Disability Pride Month

The entire month of July is now celebrated as Disability Pride Month. This is a good idea as the LGBTQ community has certainly been successful organizing a grass roots effort to celebrate Pride in June. 
Juneteenth just became a recognized holiday in the state of Minnesota. The disability community needs to move in that direction and advocate passing a law celebrating disability pride day.  

Disability pride month is about celebrating our differences without using the label special needs. Although disability pride month is not a national holiday yet, it is being recognized and celebrated more and more every year.
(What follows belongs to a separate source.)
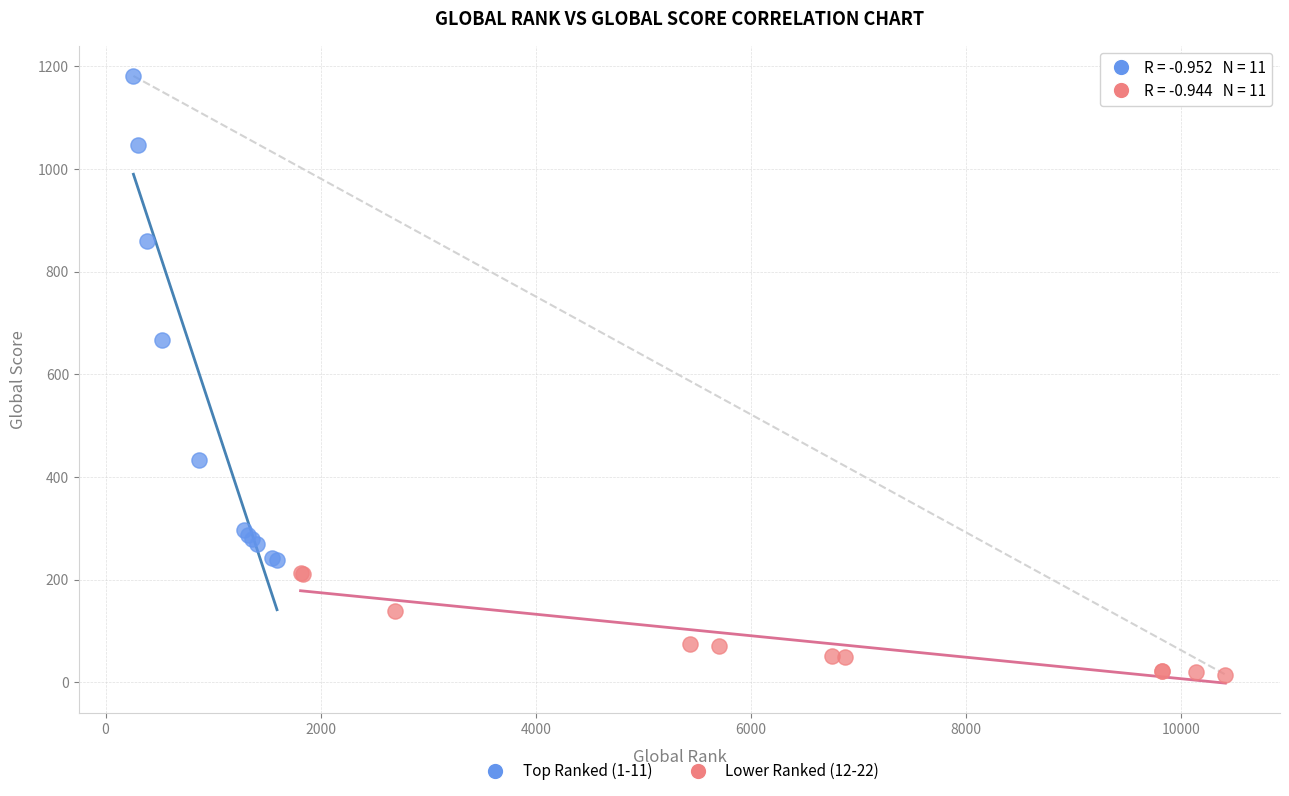

Which series contains the highest Y value?

Top Ranked (1-11)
It began with the passage of the Americans with Disabilities Act on July 26, 1990. But we should be careful not to limit it to just one day or one month.

We should celebrate all year long as we strive to meet its intended promise that is stated in its preamble as follows: 
“When President Bush signed into law the Americans with Disabilities Act–the world’s first comprehensive civil rights law for people with disabilities–in front of 3,000 people on the White House lawn on July 26, 1990, the event represented an historical benchmark and a milestone in America’s commitment to full and equal opportunity for all of its citizens. 
The President’s emphatic directive on that day–“Let the shameful walls of exclusion finally come tumbling down”–neatly encapsulated the simple yet long overdue message of the ADA: that 43 million Americans with disabilities are full-fledged citizens and as such are entitled to legal protections that ensure them equal opportunity and access to the mainstream of American life.” 
When I think of the ADA, I remember the pictures and the videos of people with disabilities, crawling up the stairs of our nations capitol 33 years ago. They were just trying to participate in their own landmark legislation. Think about that for one second … they were just trying to participate in their own celebration to have access to equal rights in their own community. 
And as we see other civil rights legislation weakened and overturned through our court system, we must not stop our pursuit of access to our own world.  
Happy birthday, Americans with Disabilities Act!